→ **Problem requirements**
The line containing "left knee: (178, 717, -17)" marks where to begin; quote it and every line after it through the end of the data, exactly as written.

→ **Input material**
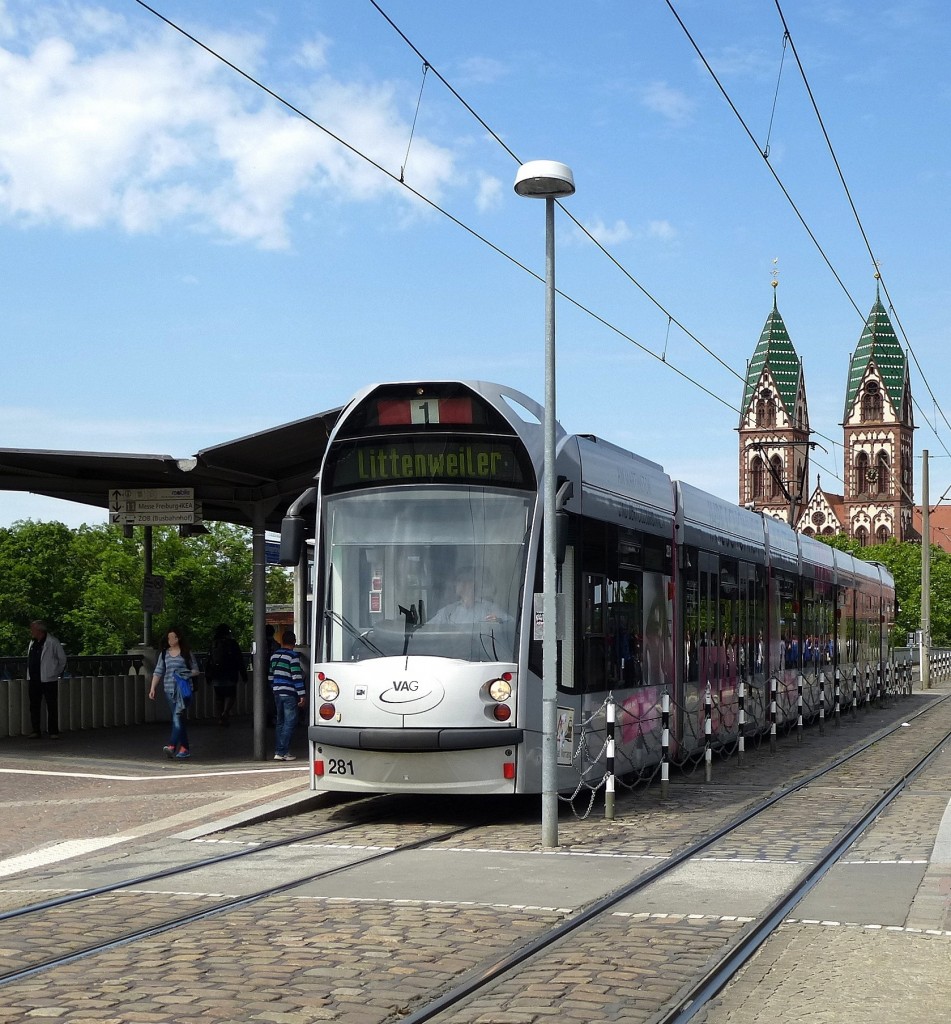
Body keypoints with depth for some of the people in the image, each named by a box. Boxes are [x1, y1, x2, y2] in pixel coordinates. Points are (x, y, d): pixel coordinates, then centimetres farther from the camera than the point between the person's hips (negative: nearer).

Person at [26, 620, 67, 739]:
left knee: (52, 707, -2)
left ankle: (53, 732, 3)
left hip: (48, 680, -6)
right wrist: (29, 674, 15)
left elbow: (62, 659, -3)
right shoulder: (32, 643, 11)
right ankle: (35, 731, 14)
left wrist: (56, 672, 3)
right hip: (34, 680, 6)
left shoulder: (52, 642, -10)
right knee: (34, 706, 7)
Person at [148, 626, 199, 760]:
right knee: (178, 719, 5)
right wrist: (153, 688, 1)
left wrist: (188, 673, -12)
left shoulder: (187, 653, 4)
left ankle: (172, 745, -25)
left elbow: (196, 670, 8)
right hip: (169, 689, 4)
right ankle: (184, 748, 10)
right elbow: (158, 672, 10)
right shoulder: (164, 654, 12)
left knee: (178, 717, -17)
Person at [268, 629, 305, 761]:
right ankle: (282, 752, -8)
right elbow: (296, 676, -16)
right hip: (289, 694, -7)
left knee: (280, 722, 13)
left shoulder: (274, 655, 12)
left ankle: (278, 751, 13)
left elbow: (270, 676, 17)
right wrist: (302, 695, -14)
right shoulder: (293, 656, -12)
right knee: (289, 723, -4)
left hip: (277, 692, 7)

→ **Written answer**
left knee: (178, 717, -17)
Person at [268, 629, 305, 761]:
right ankle: (282, 752, -8)
right elbow: (296, 676, -16)
right hip: (289, 694, -7)
left knee: (280, 722, 13)
left shoulder: (274, 655, 12)
left ankle: (278, 751, 13)
left elbow: (270, 676, 17)
right wrist: (302, 695, -14)
right shoulder: (293, 656, -12)
right knee: (289, 723, -4)
left hip: (277, 692, 7)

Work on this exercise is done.